End-to-end encryption ensures that strangers, businesses, and governments can’t drop into your chats or video calls. It’s essential for online privacy, so all websites should use it, right? Well, after initially claiming that only premium users deserve their privacy, Zoom announced that free users will also receive end-to-end encryption.
Zoom’s decision to put end-to-end encryption behind a paywall spread across the internet quicker than a wildfire. Not because everyone is obsessed with encryption, but because the CEO of Zoom told Bloomberg journalist Nico Grant that:
Free users for sure we don’t want to give that because we also want to work together with FBI, with local law enforcement in case some people use Zoom for a bad purpose.

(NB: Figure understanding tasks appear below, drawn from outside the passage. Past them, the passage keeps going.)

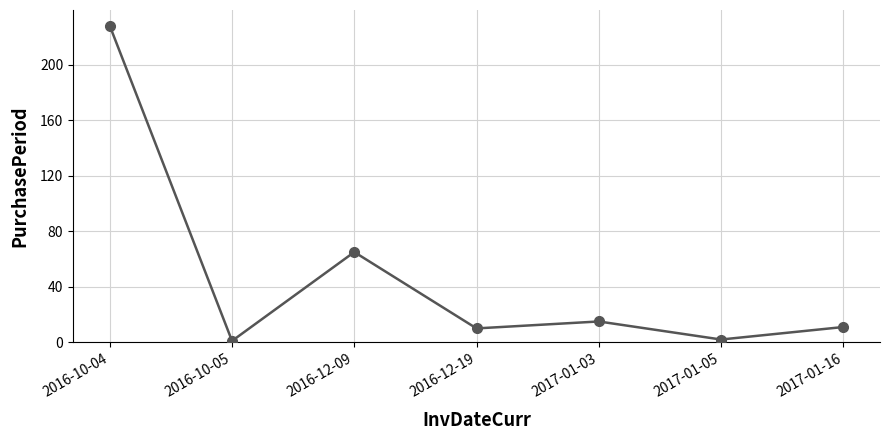

What is the ratio of the value at 2017-01-05 to the value at 2017-01-03?

0.1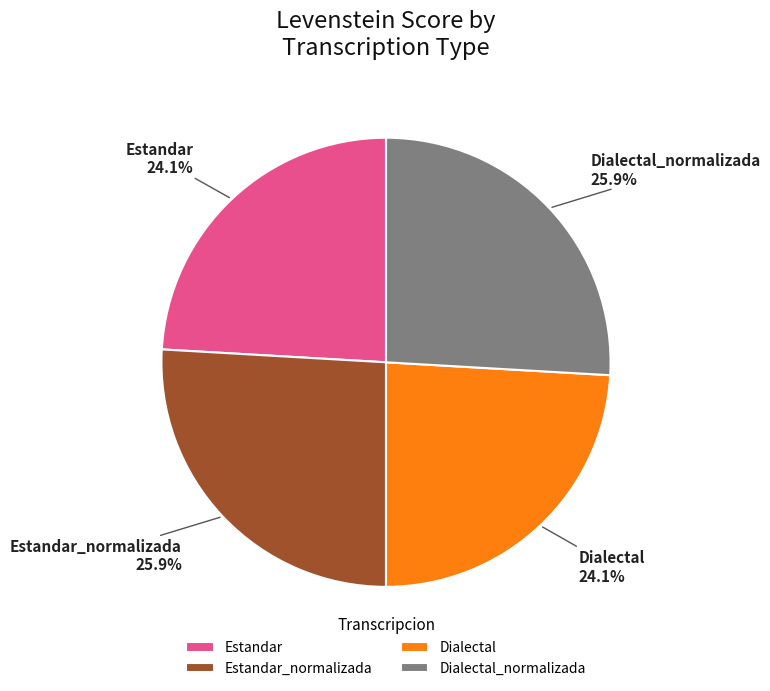

To the nearest percent, what is the combined percentage of Dialectal_normalizada and Dialectal?

50%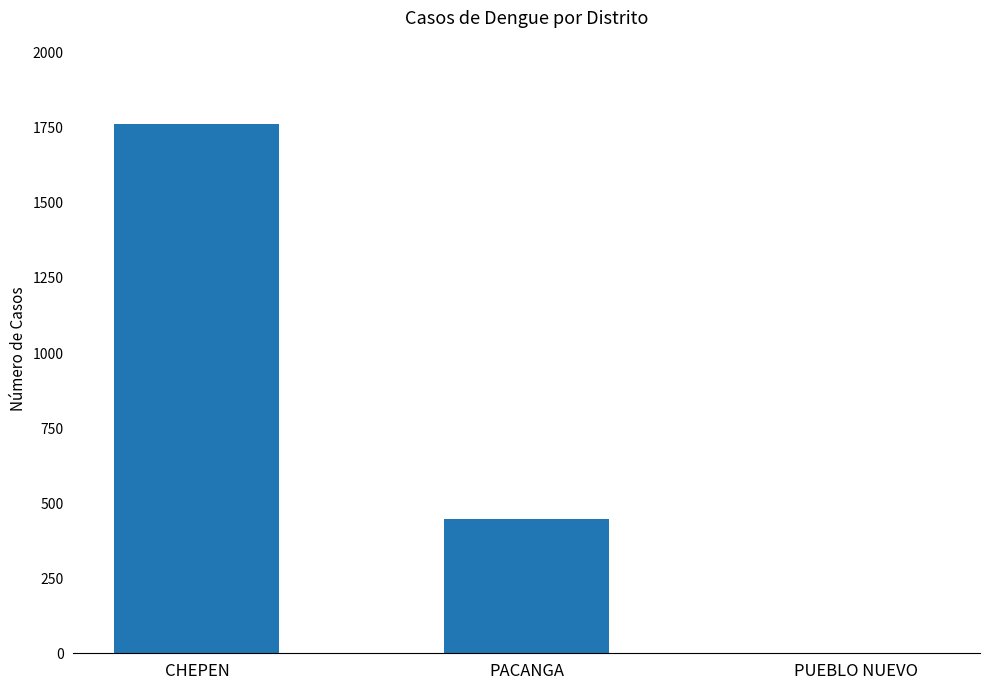

At which label does the data first exceed 448?

CHEPEN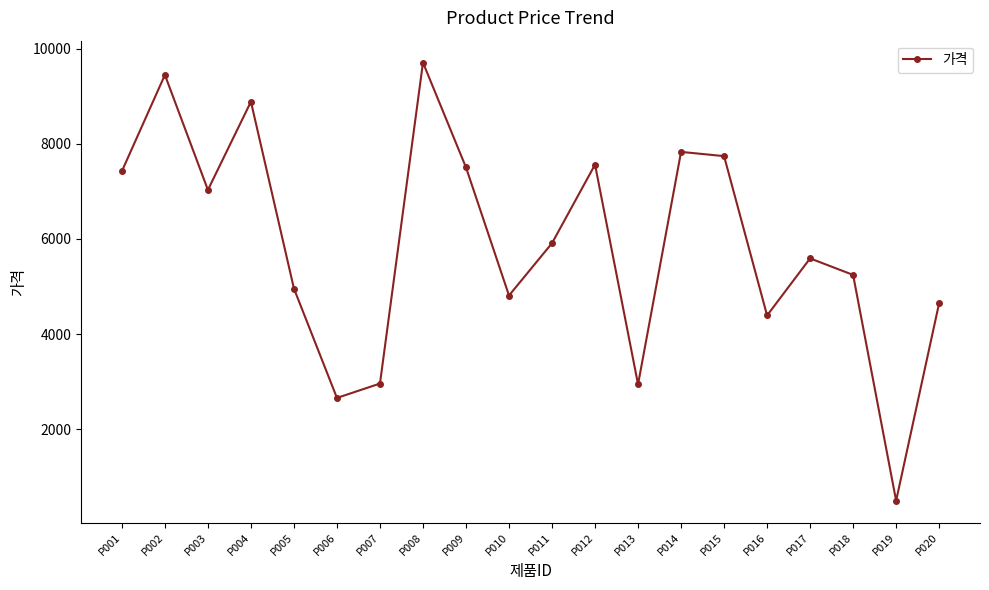

What is the difference between the maximum and second lowest values?

7047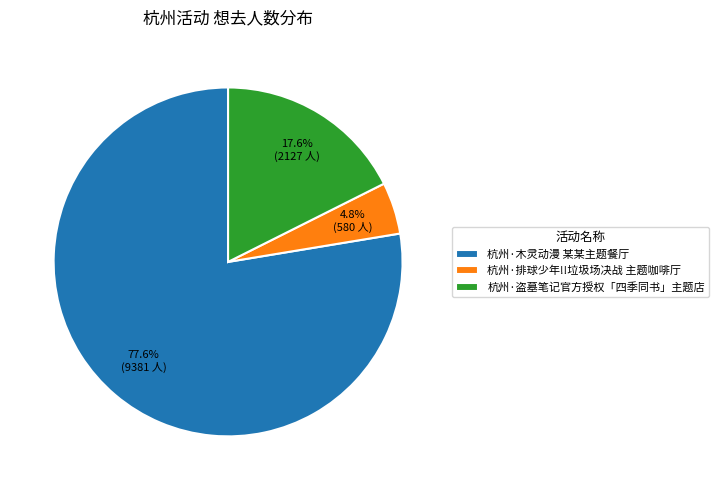

Is the sum of 杭州·木灵动漫 某某主题餐厅 and 杭州·盗墓笔记官方授权「四季同书」主题店 greater than half?

Yes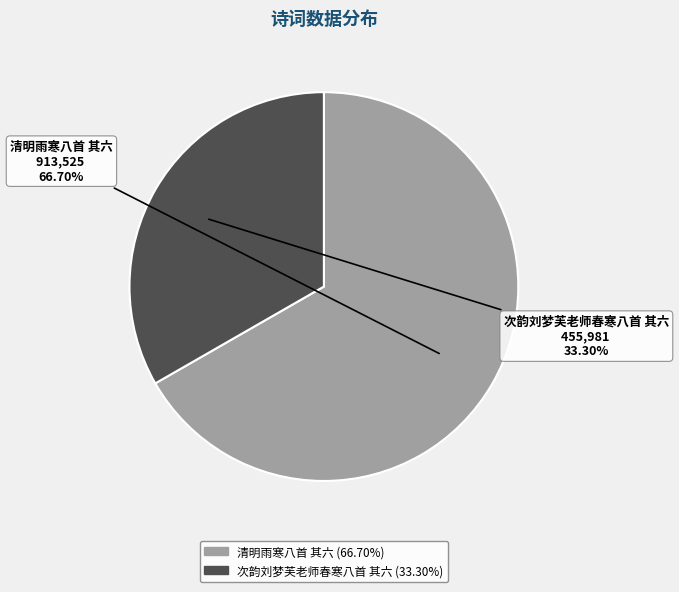

Rank the categories by value from lowest to highest.

次韵刘梦芙老师春寒八首 其六, 清明雨寒八首 其六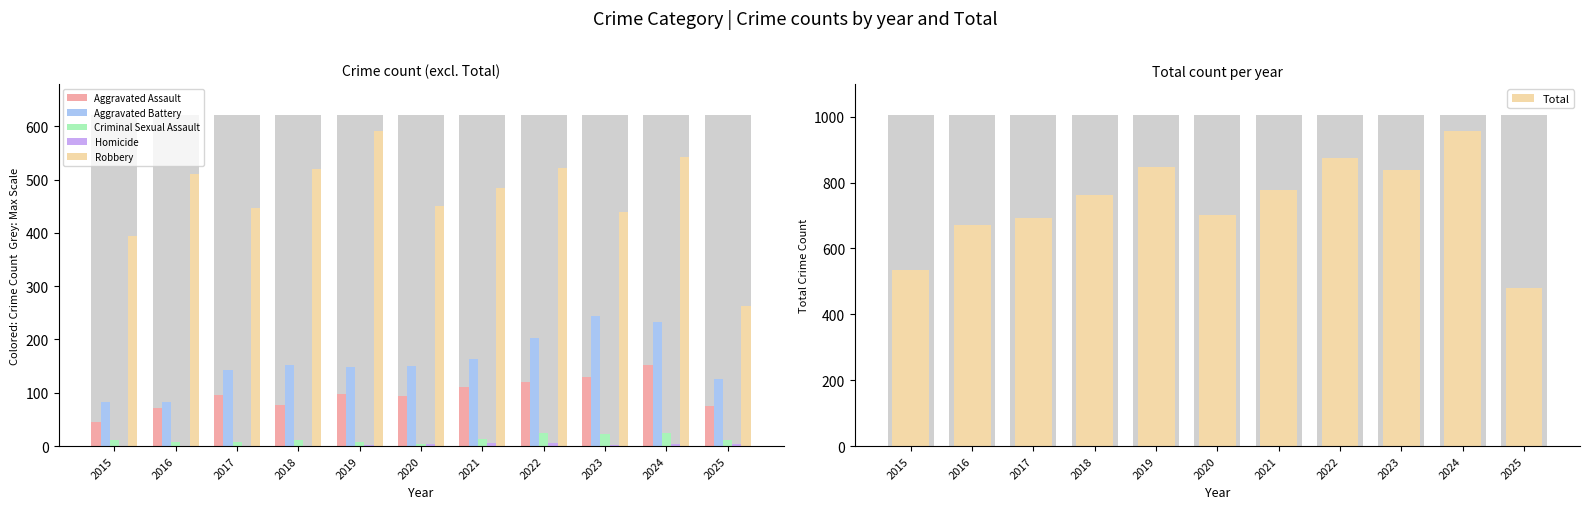

List the series in order of their peak value, highest first.

Total, Robbery, Aggravated Battery, Aggravated Assault, Criminal Sexual Assault, Homicide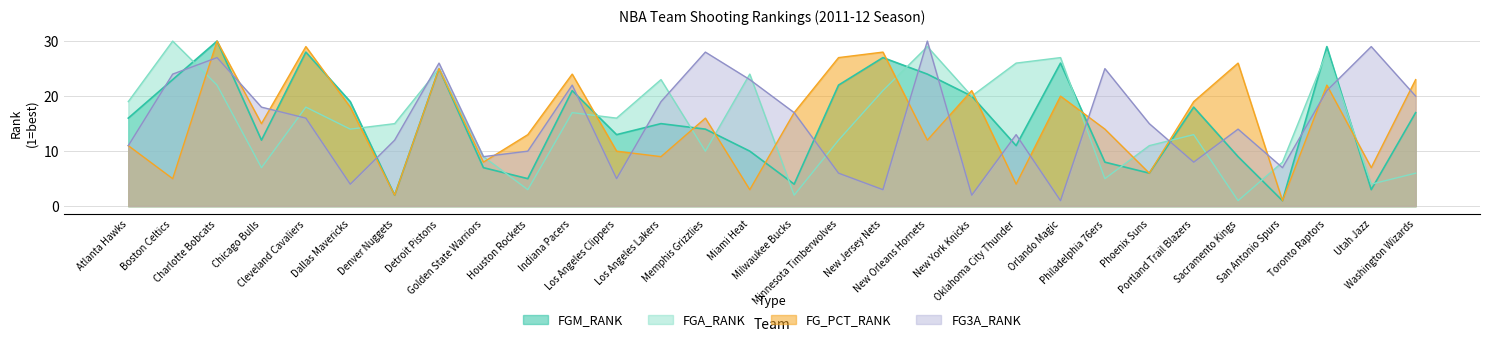

How many categories are shown in the chart?

30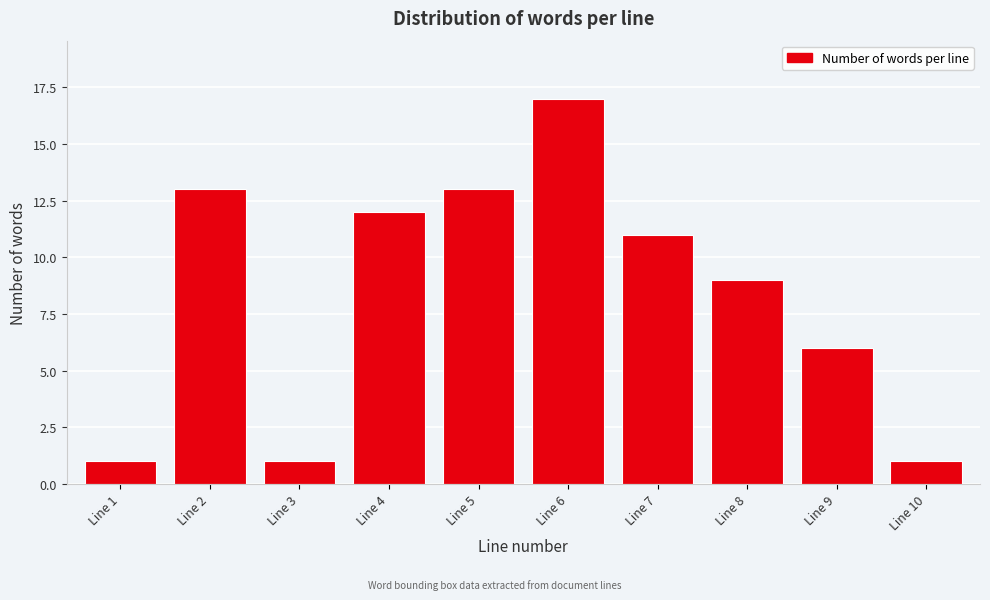

Reading left to right, what are all the values shown in this chart?

Line 1=1	Line 2=13	Line 3=1	Line 4=12	Line 5=13	Line 6=17	Line 7=11	Line 8=9	Line 9=6	Line 10=1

The quote is word-salad, but you get the point. Zoom chose to make encryption a premium feature because they want to hand free users’ information to law enforcement. Now that Zoom is backtracking, the service’s free users will have the privacy that they deserve, and actual criminals won’t have access to private conversations.
Of course, Zoom doesn’t have the best track-record for privacy. The video chatting tool is banned by some schools, businesses, and even the U.S. senate because it leaves people vulnerable to snoops and hackers. Maybe that’ll change in July, when Zoom tests its end-to-end encryption tool, along with some other security improvements.